• [Exercise]:
Each line of the data below that holds the word "none" is to be reported in full.

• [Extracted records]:
__________________________________________________
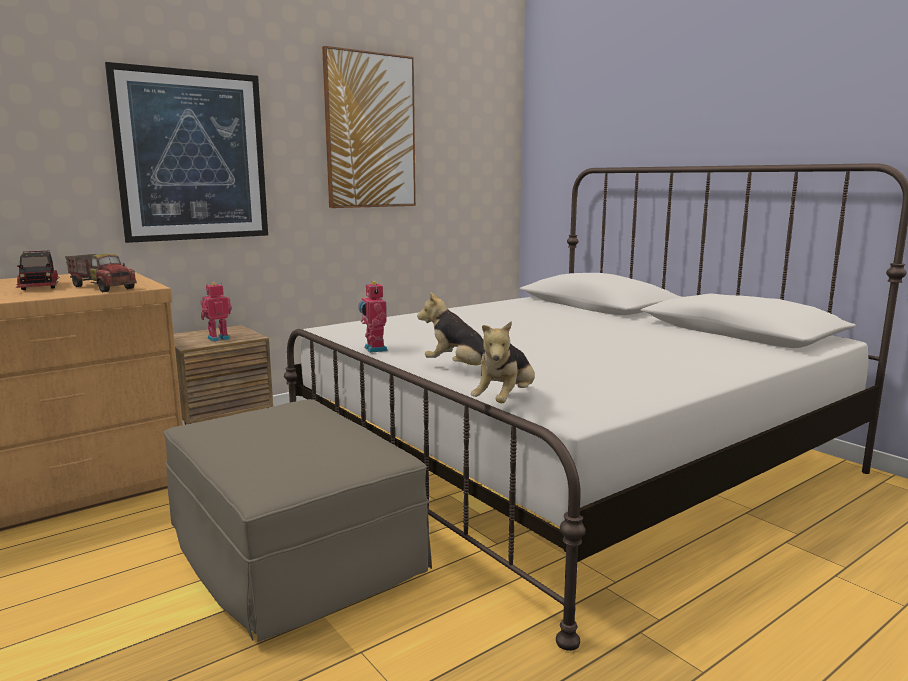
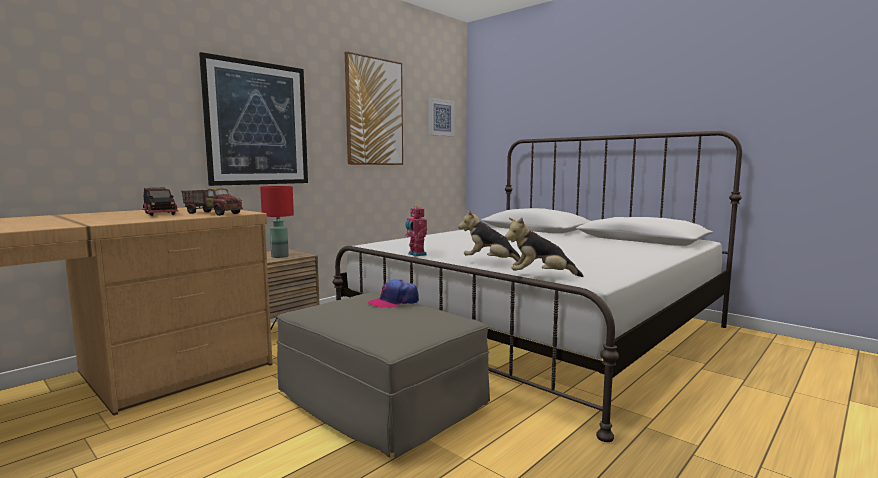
camera: 10 degrees left, 5 degrees down
toy robot [201,282,232,342] -> red table lamp [260,186,294,258]
plush toy [471,321,535,403] -> plush toy turned 75 degrees clockwise [505,218,583,277]
none -> cap [368,280,419,308]
none -> picture [429,98,455,137]

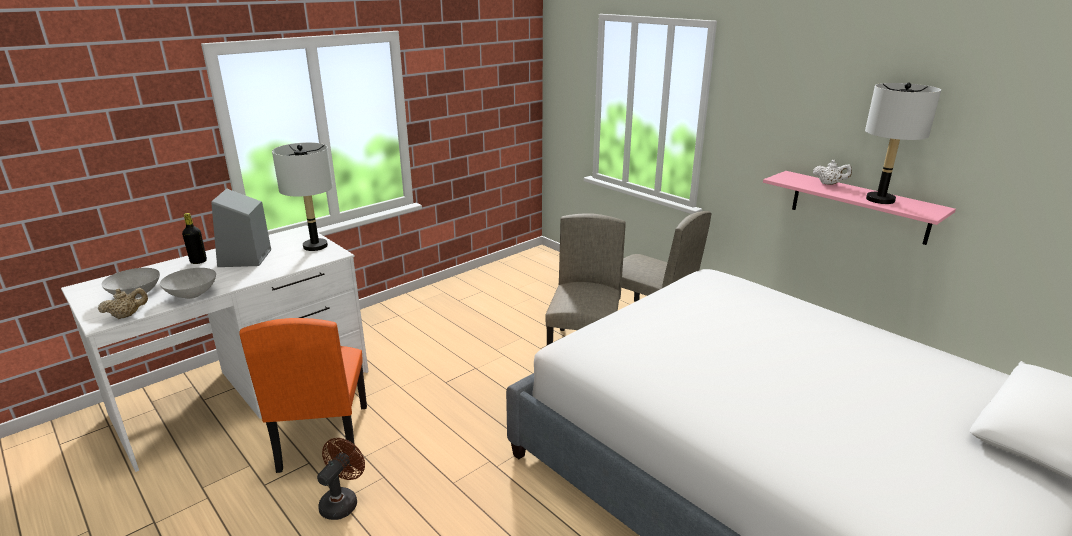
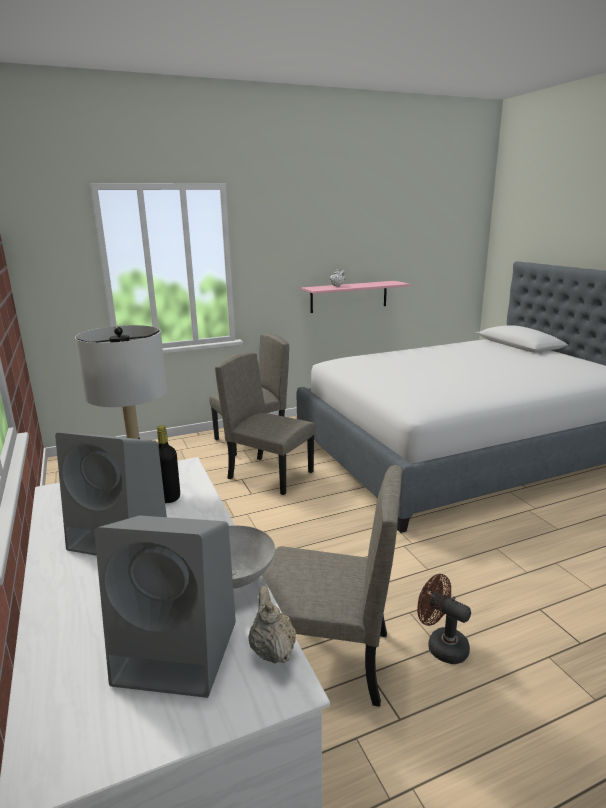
camera: 70 degrees left, 5 degrees down
grey bowl [101,268,160,298] -> grey speaker [94,516,236,698]
black bottle [182,213,207,264] -> black bottle moved to [157,425,180,503]
orange chair [239,318,367,473] -> beige chair [262,465,402,707]
grey table lamp [865,83,941,204] -> none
__________________________________________________
• [Written solution]:
none -> cap [368,280,419,308]
none -> picture [429,98,455,137]
grey table lamp [865,83,941,204] -> none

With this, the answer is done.